第二天早晨雲飛鏡上學時, 幸運丸的效力已經過去,然而它曾經留下的痕跡卻沒有消失。

金銀花細韌的藤蔓依舊纏在黑漆的鐵柵欄上,獨自幽幽地散發出動人的清香。那個墨綠色的大垃圾桶畢竟是被新刷過,因此還沒有來得及被弄臟。

夏日的氣溫早就一日日地蒸騰上來,可在清晨短暫的光陰裡,雲飛鏡仍然能夠享受片刻早晨的靜謐和清涼。

她這半個月來已經習慣了一隻手的生活,如今正在慢慢地找回自己左手的靈敏度。

她昨晚吃飯時刻意用尚且僵硬遲鈍的左手拿筷子,結果當然是拿不穩筷子, 一頓飯掉了三次。

最後雲飛鏡隻好改拿了個勺去舀那碗雞蛋羹拌飯。

但忍著疼的連續活動是有效果的。至少今天,雲飛鏡就感覺左手恢複得比自己剛拆石膏時好多了。

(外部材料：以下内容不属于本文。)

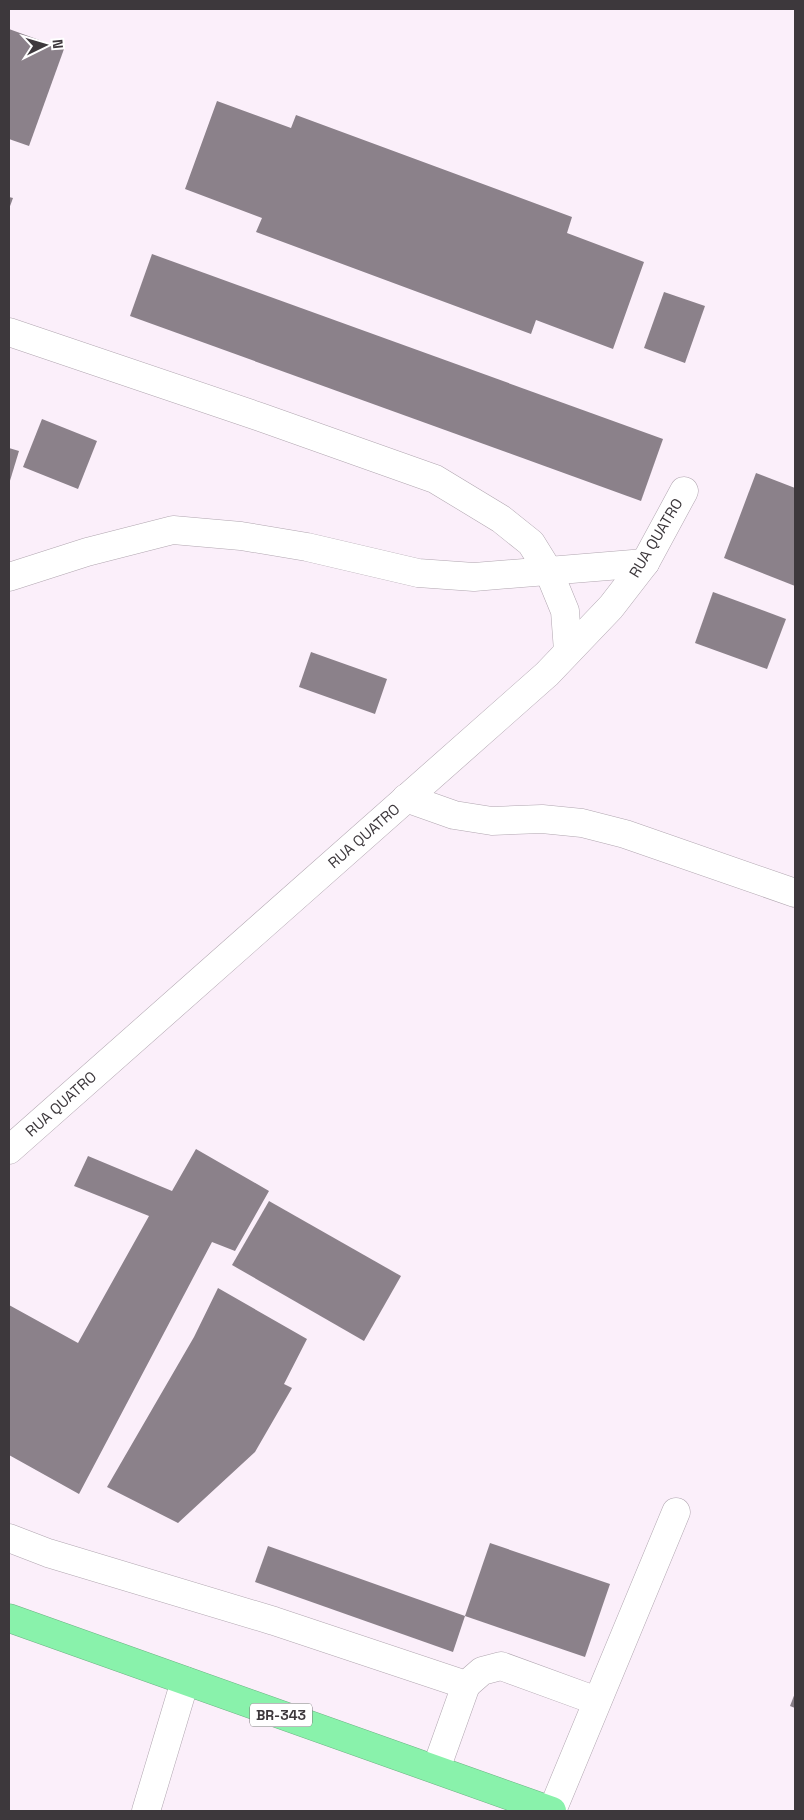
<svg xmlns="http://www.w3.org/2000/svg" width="804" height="1820" font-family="'Space Grotesk',sans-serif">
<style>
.building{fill:#8b818a}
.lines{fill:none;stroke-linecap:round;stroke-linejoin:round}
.minor-casing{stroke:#b1a6b0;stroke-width:29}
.highway-casing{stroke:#6eb184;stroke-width:29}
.minor{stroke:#fff;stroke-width:28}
.highway{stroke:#89f2ab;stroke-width:28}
.labels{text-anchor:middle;stroke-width:4.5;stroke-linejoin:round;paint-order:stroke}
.shield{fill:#fff;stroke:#777476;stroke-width:1}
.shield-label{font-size:14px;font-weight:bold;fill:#3d383c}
.street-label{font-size:15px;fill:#3d383c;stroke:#fff}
</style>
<rect width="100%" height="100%" fill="#fbeffa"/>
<!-- building -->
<g class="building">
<path d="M 9,29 L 64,49 L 29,146 L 9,139 Z"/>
<path d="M 217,101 L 291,128 L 296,115 L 572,217 L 567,233 L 644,262 L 613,349 L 536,320 L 531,334 L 256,232 L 262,218 L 185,189 Z"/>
<path d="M 9,197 L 13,198 L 9,209 Z"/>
<path d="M 152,254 L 663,439 L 641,501 L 130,316 Z"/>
<path d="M 664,292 L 705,306 L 685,363 L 644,348 Z"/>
<path d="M 42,419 L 97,441 L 78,489 L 23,467 Z"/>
<path d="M 9,448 L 19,451 L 9,484 Z"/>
<path d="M 756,473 L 795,488 L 795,586 L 724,558 Z"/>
<path d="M 713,592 L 786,619 L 767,669 L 695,643 Z"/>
<path d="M 311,652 L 387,679 L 375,714 L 299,687 Z"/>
<path d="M 196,1149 L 269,1191 L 235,1251 L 212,1242 L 79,1494 L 9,1455 L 9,1305 L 78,1343 L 149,1216 L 74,1186 L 88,1156 L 172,1191 Z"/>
<path d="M 269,1201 L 401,1276 L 364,1341 L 232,1265 Z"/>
<path d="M 218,1288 L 307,1339 L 284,1384 L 292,1388 L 255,1452 L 178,1523 L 107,1487 L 194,1337 Z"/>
<path d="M 490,1543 L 610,1584 L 585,1657 L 465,1616 Z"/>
<path d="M 268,1546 L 465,1616 L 453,1652 L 255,1582 Z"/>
<path d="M 795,1693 L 795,1708 L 790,1706 Z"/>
</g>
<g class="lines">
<!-- minor casing -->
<g class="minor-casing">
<g id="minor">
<path d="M 9,332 L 260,417 L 435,479 L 501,519 L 531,543 L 549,572 L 565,611 L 568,651"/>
<path d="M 9,577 L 87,552 L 173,530 L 241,536 L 307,547 L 418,573 L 474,577 L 645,563"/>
<path d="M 406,798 L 454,815 L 492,821 L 542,819 L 582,823 L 625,834 L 795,893"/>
<path d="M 9,1150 L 547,674 L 611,607 L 645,563 L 684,491"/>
<path d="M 9,1538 L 48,1553 L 274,1621 L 466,1685 L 482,1671 L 501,1666 L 597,1701"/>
<path d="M 436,1769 L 466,1685"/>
<path d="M 146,1811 L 185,1681"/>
<path d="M 552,1811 L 676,1512"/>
</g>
</g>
<!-- highway casing -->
<g class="highway-casing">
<path id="highway" d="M 9,1618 L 552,1811"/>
</g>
<!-- minor -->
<use href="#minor" class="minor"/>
<!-- highway -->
<use href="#highway" class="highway"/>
</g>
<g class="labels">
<!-- shield labels -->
<rect class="shield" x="250" y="1703.5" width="62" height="23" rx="4"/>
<g class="shield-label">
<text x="281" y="1720">BR-343</text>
</g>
<!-- street labels -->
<g class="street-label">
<text transform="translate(656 538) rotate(-59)" y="5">RUA QUATRO</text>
<text transform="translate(364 836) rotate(-41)" y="5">RUA QUATRO</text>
<text transform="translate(61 1104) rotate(-42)" y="5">RUA QUATRO</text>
</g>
</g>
<!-- border -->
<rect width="804" height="1820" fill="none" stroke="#3d383c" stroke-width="20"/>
<!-- north arrow -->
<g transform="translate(45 45) rotate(85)" stroke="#ffffff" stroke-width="4" paint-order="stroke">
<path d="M0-4L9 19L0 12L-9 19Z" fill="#3d383c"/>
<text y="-8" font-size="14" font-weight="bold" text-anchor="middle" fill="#3d383c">N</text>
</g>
</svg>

總是會越來越好的,雲飛鏡相信這個。左手雖然因為之前的意外脫臼過,但後續的恢複不會影響它之後的健康;她自己雖然曾經陷入麻煩, 但以後的生活是肉眼可見的階梯向上。

昨天成功的區考, 無疑已經為雲飛鏡掙來了一條更寬敞的大路。

伴隨著熟悉的刹車聲, 雲飛鏡每天在等的那輛公車右靠掛擋, 穩穩地停在了站牌下麵。

雲飛鏡把單詞本塞進自己兜裡, 輕盈的躍上了公交車的台階。

司機師傅一腳油門踩下,公交車起步向前, 迎著初升的金紅朝陽,徑直地開往前方的萬丈光芒。

那光芒倒映在雲飛鏡的瞳孔裡, 是讓人心生坦蕩的一片明亮。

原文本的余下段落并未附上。